---------- Exercise data ----------

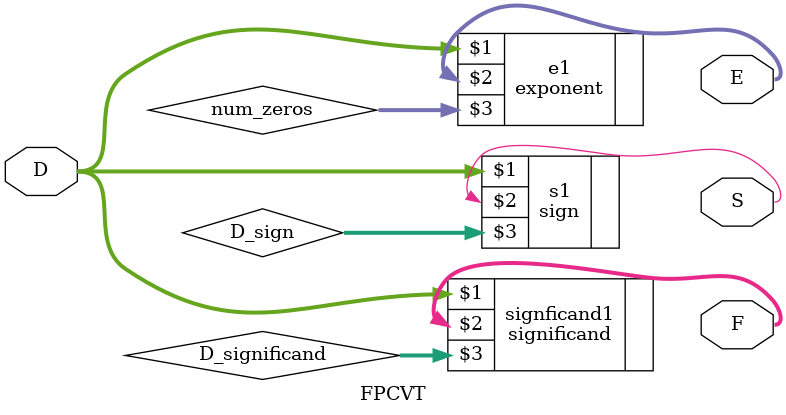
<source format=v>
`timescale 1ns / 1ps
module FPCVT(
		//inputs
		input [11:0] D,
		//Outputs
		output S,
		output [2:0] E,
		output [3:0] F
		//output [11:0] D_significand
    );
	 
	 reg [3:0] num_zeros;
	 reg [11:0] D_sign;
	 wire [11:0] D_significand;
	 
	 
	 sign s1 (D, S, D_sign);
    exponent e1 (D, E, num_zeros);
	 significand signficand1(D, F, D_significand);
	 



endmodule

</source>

----------

Prompt: Once the pictures are set aside, restate the remaining data above exactly.

Exercise answer:
<source format=v>
`timescale 1ns / 1ps
module FPCVT(
		//inputs
		input [11:0] D,
		//Outputs
		output S,
		output [2:0] E,
		output [3:0] F
		//output [11:0] D_significand
    );
	 
	 reg [3:0] num_zeros;
	 reg [11:0] D_sign;
	 wire [11:0] D_significand;
	 
	 
	 sign s1 (D, S, D_sign);
    exponent e1 (D, E, num_zeros);
	 significand signficand1(D, F, D_significand);
	 



endmodule

</source>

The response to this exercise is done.